Acquisition of the neodymium isotopic composition of the North Atlantic Deep Water

Type Article
Date 2005-12-30
Language English
Author(s) Lacan F1, Jeandel C1
Affiliation(s) 1 : Observ Midi Pyrenees, CNRS, LEGOS,UMR5566, CNES,IRD,UPS, F-31400 Toulouse, France.
Source Geochemistry Geophysics Geosystems (1525-2027) (Amer Geophysical Union), 2005-12-30 , Vol. 6 , N. 12 , P. 1-20
DOI 10.1029/2005GC000956
WOS© Times Cited 112
Keyword(s) boundary exchange, neodymium isotopic composition, North Atlantic Deep Water, rare earth elements, sediment seawater interaction, water mass
Abstract The North Atlantic Deep Water (NADW) neodymium isotopic composition (Nd IC) is increasingly used in oceanography and paleoceanography to trace large-scale circulation and weathering processes, notably to investigate past variations of the global thermohaline circulation. Although the present-day NADW Nd IC is well characterized at epsilon(Nd) = - 13.5, the acquisition of this isotopic signature ( in other words, the causes of this value) has so far been very sparsely documented.
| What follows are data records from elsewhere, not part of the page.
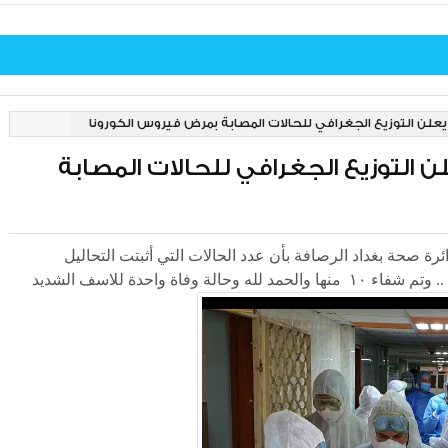
 يعلن التوزيع الجغرافي للحالات المصابة بمرض فيروس الكورونا
لن التوزيع الجغرافي للحالات المصابة
ة صحة بغداد الرصافة بأن عدد الحالات التي أثبتت التحاليل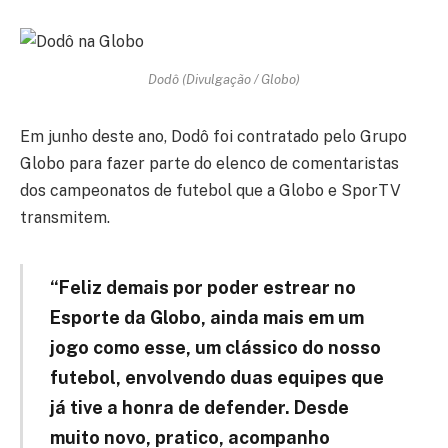
Dodô (Divulgação / Globo)
Em junho deste ano, Dodô foi contratado pelo Grupo
Globo para fazer parte do elenco de comentaristas
dos campeonatos de futebol que a Globo e SporTV
transmitem.
“Feliz demais por poder estrear no
Esporte da Globo, ainda mais em um
jogo como esse, um clássico do nosso
futebol, envolvendo duas equipes que
já tive a honra de defender. Desde
muito novo, pratico, acompanho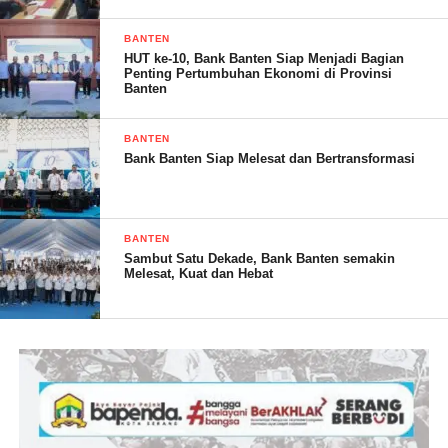
BANTEN
HUT ke-10, Bank Banten Siap Menjadi Bagian
Penting Pertumbuhan Ekonomi di Provinsi
Banten
Sementara Kepala Badan Perencanaan Pembangunan Daerah
Kabupaten Tanggamus Doni. Doni pada kesempatan tersebut
BANTEN
menyampaikan kesiapan program unggulan 100 hari kerja
Bank Banten Siap Melesat dan Bertransformasi
kepemimpinan Bupati Tanggamus M Saleh Asnawi dan wakil
Bupati Agus Suranto dalam mewujudkan Tanggamus terukur,
jelas dan hasil bisa di pertanggung jawabkan.
BANTEN
Sambut Satu Dekade, Bank Banten semakin
Melesat, Kuat dan Hebat
Hadir pada kegiatan tersebut, Sekretaris Daerah Suaidi beserta
para asisten dan staf ahli bupati, kepala perangkat daerah, kepala
bagian, tim pendamping serta zoom miting yang di ikuti
beberapa OPD dan camat se-Kabupaten tanggamus. ADV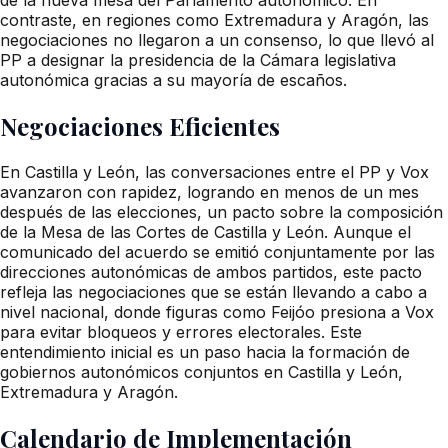
contraste, en regiones como Extremadura y Aragón, las
negociaciones no llegaron a un consenso, lo que llevó al
PP a designar la presidencia de la Cámara legislativa
autonómica gracias a su mayoría de escaños.
Negociaciones Eficientes
En Castilla y León, las conversaciones entre el PP y Vox
avanzaron con rapidez, logrando en menos de un mes
después de las elecciones, un pacto sobre la composición
de la Mesa de las Cortes de Castilla y León. Aunque el
comunicado del acuerdo se emitió conjuntamente por las
direcciones autonómicas de ambos partidos, este pacto
refleja las negociaciones que se están llevando a cabo a
nivel nacional, donde figuras como Feijóo presiona a Vox
para evitar bloqueos y errores electorales. Este
entendimiento inicial es un paso hacia la formación de
gobiernos autonómicos conjuntos en Castilla y León,
Extremadura y Aragón.
Calendario de Implementación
Such an understanding is, however, fundamental to the interpretation of paleo records. Nd IC and rare earth element concentrations were measured at 9 stations within the North Atlantic Subpolar Gyre ( SIGNATURE cruise, summer 1999). The comparison of this data set with our understanding of water mass circulation provides a description of how the three layers constituting the NADW, the Labrador Sea Water (LSW, epsilon(Nd) = - 13.9 +/- 0.4), North East Atlantic Deep Water (NEADW, epsilon(Nd) - 13.2 +/- 0.4), and North West Atlantic Bottom Water ( NWABW, epsilon(Nd) - 14.5 +/- 0.4), acquire their Nd IC through distinct water mass mixings and lithogenic inputs. These different mechanisms, acting upon water masses from very diverse sources, seem to bring the Nd IC of the three NADW layers to values close together and similar to that of the NADW. It is suggested that sediment/ seawater interactions significantly lower the NEADW and NWABW Nd IC along the South East Greenland margin. Since these interactions do not significantly modify the Nd content of these water masses, sediment remobilizations leading to the Nd IC variations are probably associated with Nd removal fluxes from the water mass toward the sediment, a process called boundary exchange. On the other hand, LSW seems to acquire its Nd IC from the Subpolar Mode Waters from which it is formed by deep convection, and no other mechanism needs to be invoked. Its unradiogenic signature could ultimately be linked to fresh water runoff from the Canadian Shield. These conclusions should allow more precise interpretations of paleoceanographic Nd IC records, taking into account the distinct histories of the three NADW layers, including distinct water mass mixings and distinct lithogenic inputs.